Le mouvement QAnon s'est rapidement développé, comptant déjà plusieurs millions d'adeptes en 2019, pour finalement culminer le 6 Janvier 2021 avec l'assaut du Capitole suite à la défaite de Donald Trump à l'élection présidentielle. En effet, ce dernier était devenu le héros des adeptes de QAnon, certainement en raison de son profil peu institutionnel, étranger à la logique des partis et se posant en défenseur de l'esprit américain.


Comment une théorie du complot peut-elle avoir autant de succès ?

Les mouvances conspirationnistes exploitent des schémas et des mécanismes bien particuliers que QAnon a parfaitement mis en pratique. En voici les principaux :

  • Une vision du monde dystopique : Le monde est perçu comme une masse manipulable par des puissances occultes et réactionnaires.
  • Une communication omniprésente et démocratique : Les adeptes des théories conspirationnistes communiquent par tous les moyens et dans toutes les directions. En outre, leurs messages sont généralement ouverts à l'interprétation, ce qui permet de garder le récit vivant.
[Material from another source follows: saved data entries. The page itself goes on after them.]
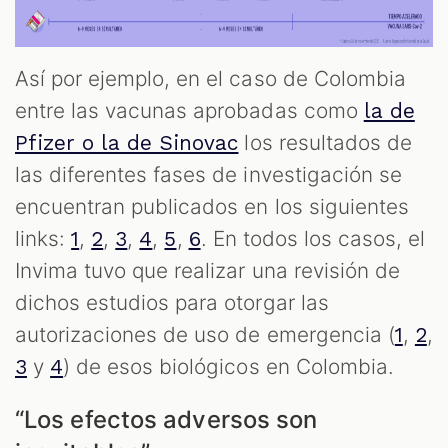
Así por ejemplo, en el caso de Colombia
entre las vacunas aprobadas como
la de
los resultados de
Pfizer o la de Sinovac
las diferentes fases de investigación se
encuentran publicados en los siguientes
links:
,
,
,
,
,
. En todos los casos, el
1
2
3
4
5
6
Invima tuvo que realizar una revisión de
dichos estudios para otorgar las
autorizaciones de uso de emergencia (
,
,
1
2
y
) de esos biológicos en Colombia.
3
4
“Los efectos adversos son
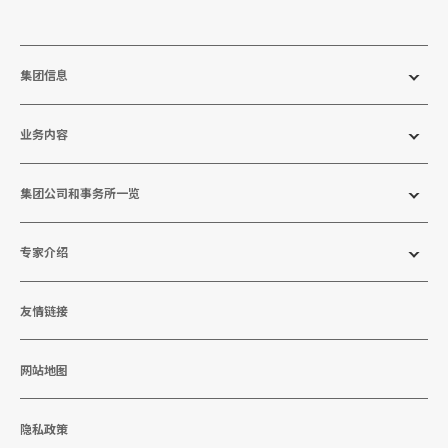
集团信息
业务内容
集团公司和事务所一览
专家介绍
友情链接
网站地图
隐私政策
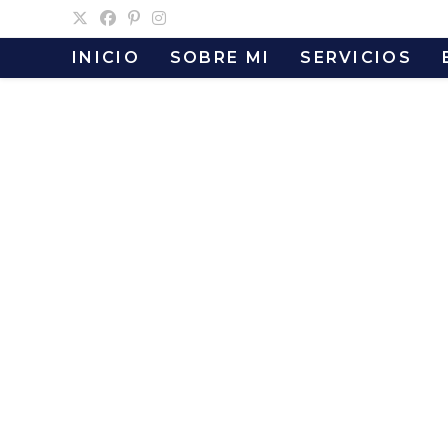
Ir
al
INICIO
SOBRE MI
SERVICIOS
contenido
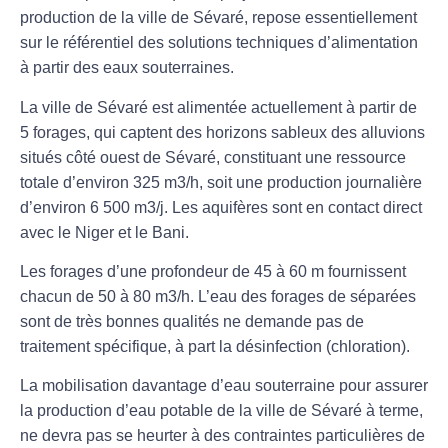
production de la ville de Sévaré, repose essentiellement
sur le référentiel des solutions techniques d’alimentation
à partir des eaux souterraines.
La ville de Sévaré est alimentée actuellement à partir de
5 forages, qui captent des horizons sableux des alluvions
situés côté ouest de Sévaré, constituant une ressource
totale d’environ 325 m3/h, soit une production journalière
d’environ 6 500 m3/j. Les aquifères sont en contact direct
avec le Niger et le Bani.
Les forages d’une profondeur de 45 à 60 m fournissent
chacun de 50 à 80 m3/h. L’eau des forages de séparées
sont de très bonnes qualités ne demande pas de
traitement spécifique, à part la désinfection (chloration).
La mobilisation davantage d’eau souterraine pour assurer
la production d’eau potable de la ville de Sévaré à terme,
ne devra pas se heurter à des contraintes particulières de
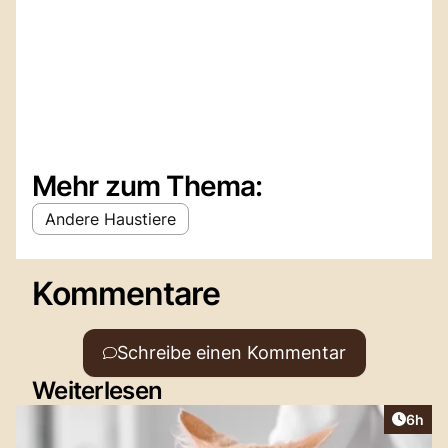
Mehr zum Thema:
Andere Haustiere
Kommentare
Schreibe einen Kommentar
Weiterlesen
Artike
6h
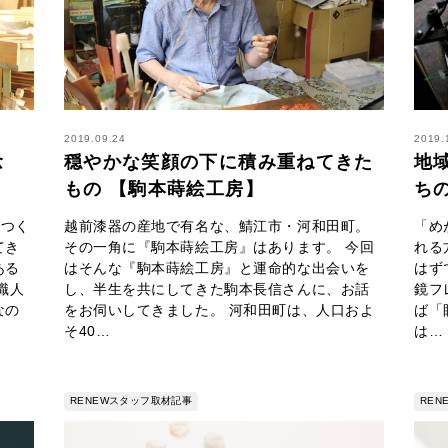
2019.09.24
2019.
念
穏やかな笑顔の下に積み重ねてきた
地
もの 【駒本蒔絵工房】
ち
、つく
越前漆器の産地で有名な、鯖江市・河和田町。
「め
てき
その一角に『駒本蒔絵工房』はあります。 今回
れる
ある
はそんな『駒本蒔絵工房』と運命的な出会いを
はず
職人
し、半生を共にしてきた駒本長信さんに、お話
鏡フ
なの
をお伺いしてきました。 河和田町は、人口およ
ば「
そ40…
は…
RENEWスタッフ取材記事
RE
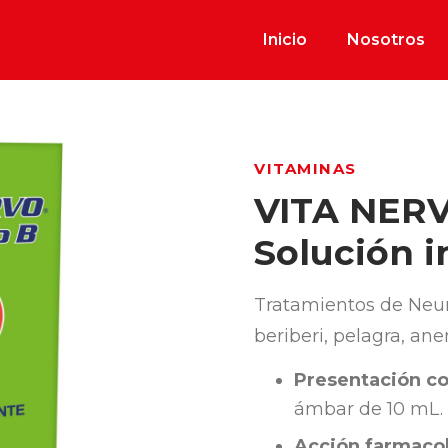
Inicio
Nosotros
VITAMINAS
VITA NER
Solución i
Tratamientos de Neurit
beriberi, pelagra, ane
Presentación co
ámbar de 10 mL.
Acción farmacol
Comme s'il s'agissait d'un grand jeu participatif.
  • La diffusion de slogans : Les slogans, les devises ou les concepts inspirés d'œuvres littéraires représentent une signature qui contribue à unir le groupe et à renforcer son identité. En outre, ils attirent l'attention de ceux qui ne font pas partie du mouvement.
  • Une théorie souple : Un scénario qui évolue et aborde plusieurs sujets en incorporant des éléments clés d'autres théories du complot favorise sa popularité.
  • Une trame simple : Il s'agit le plus souvent de pouvoirs puissants engagés dans le conditionnement malveillant des populations, pour servir leurs propres intérêts sordides. Cela permet à la théorie de s'adapter à des lieux et des contextes sociaux très différents.
  • Des conspirateurs diaboliques : Les prétendus conspirateurs sont présentés comme l'incarnation du mal absolu. Ce point donne une ouverture au récit où l'on peut y glisser tout et n'importe quoi (le pédosatanisme, l'injection de nanotechnologies, etc.).

Enfin, la promesse d'une victoire du bien contre le mal vise à rassembler les adeptes et à les impliquer dans la mouvance.
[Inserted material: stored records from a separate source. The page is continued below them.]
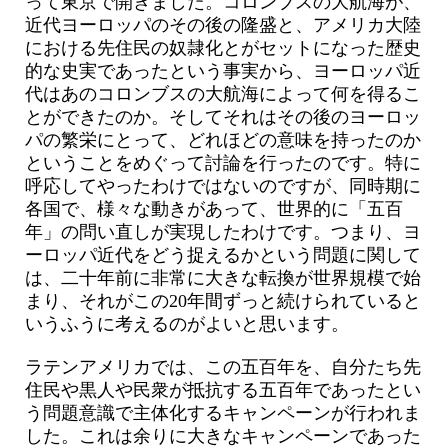
って東京で開きました。コロンブスの大航海が、
近代ヨーロッパのその後の隆盛と、アメリカ大陸
における先住民の奴隷化とがセットになった歴史
的な史実であったという事実から、ヨーロッパ近
代はあのコロンブスの大航海によって何を得るこ
とができたのか。そしてそれはその後のヨーロッ
パの繁栄にとって、どれほどの意味を持ったのか
ということをめぐって討論を行ったのです。特に
呼応してやったわけではないのですが、同時期に
各国で、様々な動きがあって、世界的に「五百
年」の問い直しが実現したわけです。つまり、ヨ
ーロッパ近代をどう捉えるかという問題に関して
は、二十年前に非常に大きな転換が世界規模で始
まり、それがこの20年間ずっと続けられていると
いうふうに考えるのがよいと思います。
ラテンアメリカでは、この五百年を、自分たち先
住民や黒人や民衆が抵抗する五百年であったとい
う問題意識で主体化するキャンペーンが行われま
した。これは余りに大きなキャンペーンであった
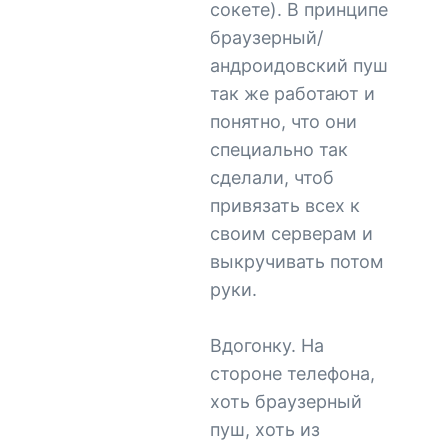
сокете). В принципе
браузерный/
андроидовский пуш
так же работают и
понятно, что они
специально так
сделали, чтоб
привязать всех к
своим серверам и
выкручивать потом
руки.
Вдогонку. На
стороне телефона,
хоть браузерный
пуш, хоть из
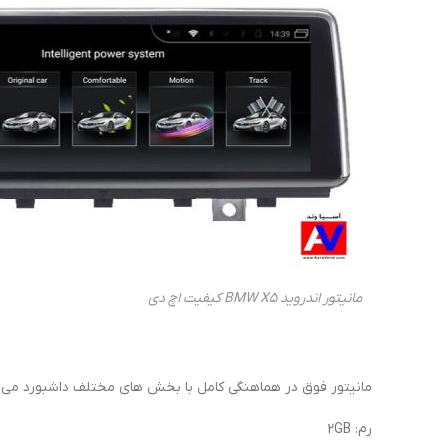
مانیتور اندروید BMW X5 کیفیت اچ دی
مانیتور فوق در هماهنگی کامل با بخش های مختلف داشبورد می باشد و مجهز به اندروید 8.1 است و کیفیت تصویر
رم: 2GB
Le contexte sociétal contribue-t-il également au développement de ces théories complotistes ?

Le complotisme semble effectivement un trait inévitable de notre époque où la désinformation est nettement amplifiée par le web. En effet, nous sommes désormais capables de communiquer avec des personnes à distance et d'accéder à l'information n'importe où et n'importe quand. De fait, il est indéniable que ces nouveaux outils numériques aient des répercussions tant au niveau individuel qu'au niveau de la psychologie de masse (intrusion dans la vie privée, post-vérité, fake news...).
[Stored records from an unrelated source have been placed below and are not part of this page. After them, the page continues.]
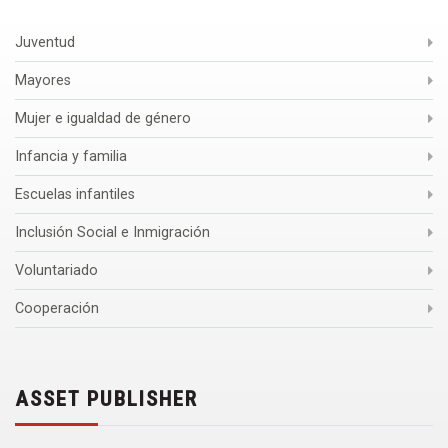
Juventud
Mayores
Mujer e igualdad de género
Infancia y familia
Escuelas infantiles
Inclusión Social e Inmigración
Voluntariado
Cooperación
ASSET PUBLISHER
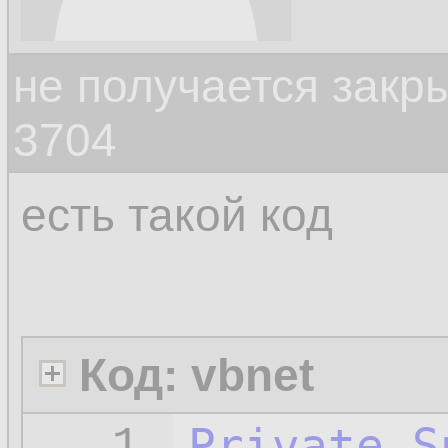
не получается закр
3704
есть такой код
Код: vbnet
Private
S
1.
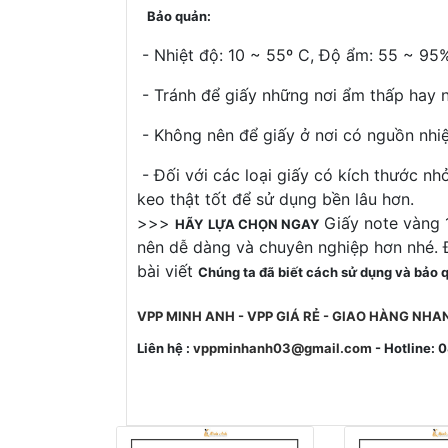
Bảo quản:
- Nhiệt độ: 10 ~ 55º C, Độ ẩm: 55 ~ 95
- Tránh để giấy những nơi ẩm thấp hay 
- Không nên để giấy ở nơi có nguồn nhiệ
- Đối với các loại giấy có kích thước nh
keo thật tốt để sử dụng bền lâu hơn.
>>>
Giấy note vàng 
HÃY
LỰA CHỌN NGAY
nên dễ dàng và chuyên nghiệp hơn nhé. Đ
bài viết
Chúng ta đã biết cách sử dụng và bảo 
VPP MINH ANH - VPP GIÁ RẺ - GIAO HÀNG NH
Liên hệ :
vppminhanh03@gmail.com
- Hotline: 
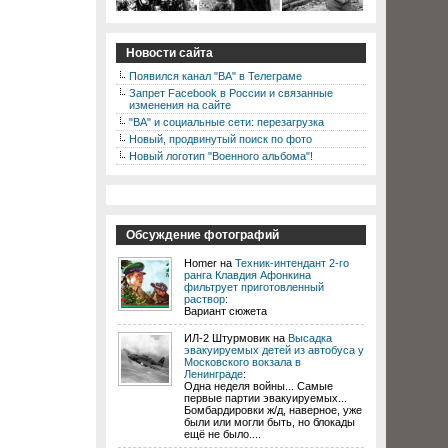
Новости сайта
Появился канал "ВА" в Телеграме
Запрет Facebook в России и связанные
изменения на сайте
"ВА" и социальные сети: перезагрузка
Новый, продвинутый поиск по фото
Новый логотип "Военного альбома"!
Обсуждение фотографий
Homer на
Техник-интендант 2-го
ранга Клавдия Афонкина
фильтрует приготовленный
раствор
:
Вариант сюжета
ИЛ-2 Штурмовик на
Высадка
эвакуируемых детей из автобуса у
Московского вокзала в
Ленинграде
:
Одна неделя войны... Самые
первые партии эвакуируемых...
Бомбардировки ж/д, наверное, уже
были или могли быть, но блокады
ещё не было....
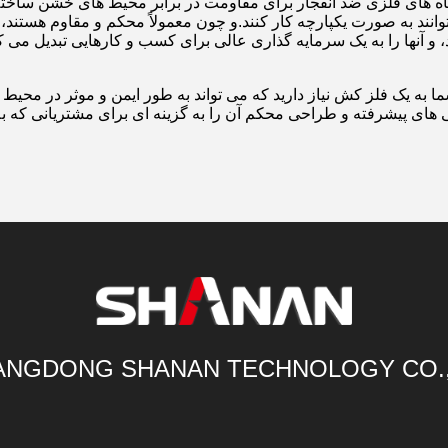
گاه های فلزی ضد انفجار برای مقاومت در برابر محیط های خشن ساخته
توانند به صورت یکپارچه کار کنند.و چون معمولاً محکم و مقاوم هستند، آ
 و آنها را به یک سرمایه گذاری عالی برای کسب و کارهایی تبدیل می کن
ا به یک فلز کش نیاز دارید که می تواند به طور ایمن و موثر در محی
 های پیشرفته و طراحی محکم آن را به گزینه ای برای مشتریانی که به
NGDONG SHANAN TECHNOLOGY CO.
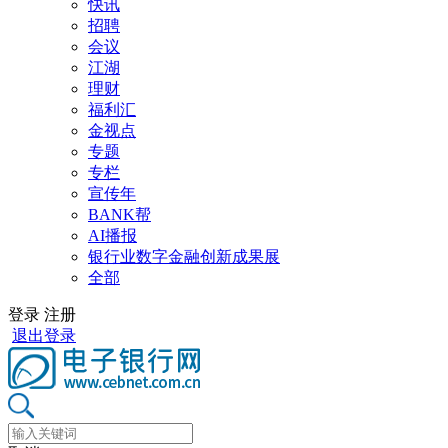
快讯
招聘
会议
江湖
理财
福利汇
金视点
专题
专栏
宣传年
BANK帮
AI播报
银行业数字金融创新成果展
全部
登录
注册
退出登录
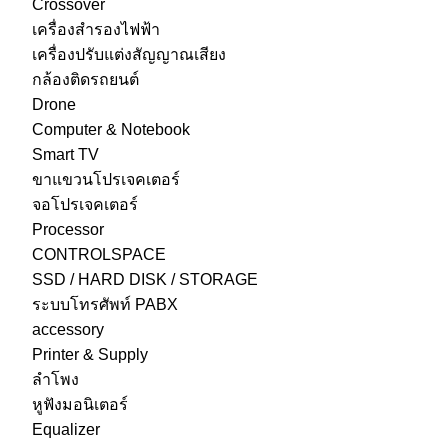
Crossover
เครื่องสำรองไฟฟ้า
เครื่องปรับแต่งสัญญาณเสียง
กล้องติดรถยนต์
Drone
Computer & Notebook
Smart TV
ขาแขวนโปรเจคเตอร์
จอโปรเจคเตอร์
Processor
CONTROLSPACE
SSD / HARD DISK / STORAGE
ระบบโทรศัพท์ PABX
accessory
Printer & Supply
ลำโพง
หูฟังมอนิเตอร์
Equalizer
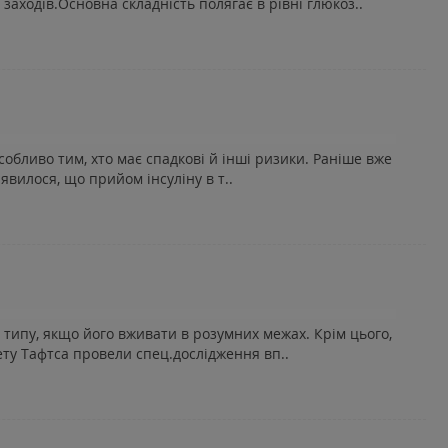
аходів.Основна складність полягає в рівні глюкоз..
собливо тим, хто має спадкові й інші ризики. Раніше вже
явилося, що прийом інсуліну в т..
 типу, якщо його вживати в розумних межах. Крім цього,
ту Тафтса провели спец.дослідження вп..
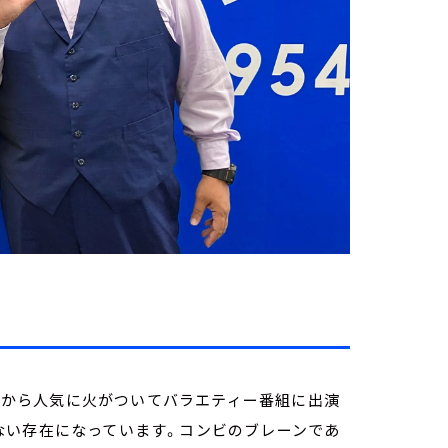
。」から人気に火がついてバラエティー番組に出演
ない存在になっています。コンビのブレーンであ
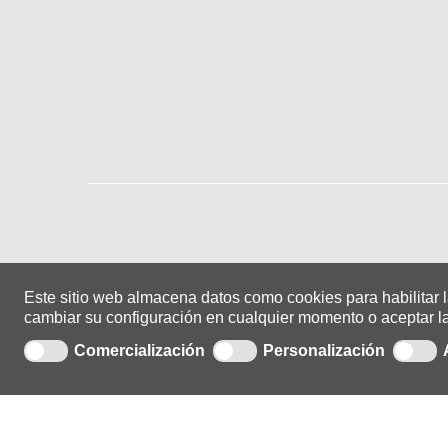
Este sitio web almacena datos como cookies para habilitar la
cambiar su configuración en cualquier momento o aceptar l
Copyright © 2021 |
ADA Sistemas
| 0.1.0.25
Comercialización
Personalización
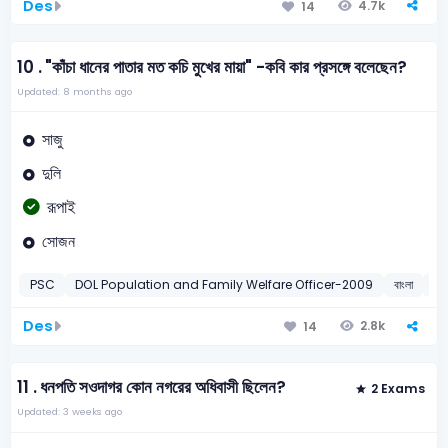
Des
4.7k
14
10 .
"কাঁচা ধানের পাতার মত কচি মুখের মায়া" -কবি কার প্রসঙ্গে বলেছেন?
Updated: 8 months ago
সাজু
দুলি
রূপাই
সোজন
PSC
DOL Population and Family Welfare Officer-2009
বাংলা
জসী
Des
2.8k
14
11 .
ধনপতি সওদাগর কোন নগরের অধিবাসী ছিলেন?
2 Exams
Updated: 3 weeks ago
De plus, la complexité croissante de tous les aspects de notre monde (géopolitique, environnement, santé, économie, technologie...) distille une impression de perte de contrôle, où l'on est de moins en moins capable de prévoir les dangers de cette évolution. Comme si le changement était devenu la seule chose permanente et que l'incertitude était devenue la seule certitude.
Cela à pour effet de nous rendre plus individualistes et plus inquiets d'être socialement exclus d'un monde frénétique. Or, les théories du complot tendent à rassurer car elles donnent l'impression de comprendre un monde devenu trop complexe et ainsi de restaurer un certain contrôle sur son environnement.


Inspiré des travaux de Francesco Cardinali, de Zygmunt Bauman, Ulrich Beck, de Gérald Bronner et d'Umberto Minopoli.